WHAT YOU SHOULD DO
Your answer must be an exact copy of the listing below.

PROVIDED DATA
== Segment start ==

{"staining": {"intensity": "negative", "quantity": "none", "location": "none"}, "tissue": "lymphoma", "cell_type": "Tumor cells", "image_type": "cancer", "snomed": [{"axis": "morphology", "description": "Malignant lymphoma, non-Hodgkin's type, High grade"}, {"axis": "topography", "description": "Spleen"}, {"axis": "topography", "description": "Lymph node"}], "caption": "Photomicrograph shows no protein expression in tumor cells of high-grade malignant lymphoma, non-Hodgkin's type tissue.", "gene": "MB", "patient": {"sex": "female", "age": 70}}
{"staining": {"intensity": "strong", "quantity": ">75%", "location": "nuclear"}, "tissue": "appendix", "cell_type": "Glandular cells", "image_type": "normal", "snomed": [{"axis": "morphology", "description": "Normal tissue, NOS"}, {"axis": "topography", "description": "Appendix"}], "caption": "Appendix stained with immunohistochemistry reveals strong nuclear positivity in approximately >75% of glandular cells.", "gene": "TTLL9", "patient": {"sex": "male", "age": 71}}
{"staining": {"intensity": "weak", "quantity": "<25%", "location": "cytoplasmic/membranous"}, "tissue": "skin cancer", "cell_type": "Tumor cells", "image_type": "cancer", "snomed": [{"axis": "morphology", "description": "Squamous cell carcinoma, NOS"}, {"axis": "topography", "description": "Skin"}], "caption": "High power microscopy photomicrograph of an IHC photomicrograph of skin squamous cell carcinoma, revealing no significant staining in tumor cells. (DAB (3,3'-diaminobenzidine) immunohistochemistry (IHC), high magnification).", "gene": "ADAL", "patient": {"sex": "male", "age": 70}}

== Segment end ==

OUTPUT FOR THIS TASK
{"staining": {"intensity": "negative", "quantity": "none", "location": "none"}, "tissue": "lymphoma", "cell_type": "Tumor cells", "image_type": "cancer", "snomed": [{"axis": "morphology", "description": "Malignant lymphoma, non-Hodgkin's type, High grade"}, {"axis": "topography", "description": "Spleen"}, {"axis": "topography", "description": "Lymph node"}], "caption": "Photomicrograph shows no protein expression in tumor cells of high-grade malignant lymphoma, non-Hodgkin's type tissue.", "gene": "MB", "patient": {"sex": "female", "age": 70}}
{"staining": {"intensity": "strong", "quantity": ">75%", "location": "nuclear"}, "tissue": "appendix", "cell_type": "Glandular cells", "image_type": "normal", "snomed": [{"axis": "morphology", "description": "Normal tissue, NOS"}, {"axis": "topography", "description": "Appendix"}], "caption": "Appendix stained with immunohistochemistry reveals strong nuclear positivity in approximately >75% of glandular cells.", "gene": "TTLL9", "patient": {"sex": "male", "age": 71}}
{"staining": {"intensity": "weak", "quantity": "<25%", "location": "cytoplasmic/membranous"}, "tissue": "skin cancer", "cell_type": "Tumor cells", "image_type": "cancer", "snomed": [{"axis": "morphology", "description": "Squamous cell carcinoma, NOS"}, {"axis": "topography", "description": "Skin"}], "caption": "High power microscopy photomicrograph of an IHC photomicrograph of skin squamous cell carcinoma, revealing no significant staining in tumor cells. (DAB (3,3'-diaminobenzidine) immunohistochemistry (IHC), high magnification).", "gene": "ADAL", "patient": {"sex": "male", "age": 70}}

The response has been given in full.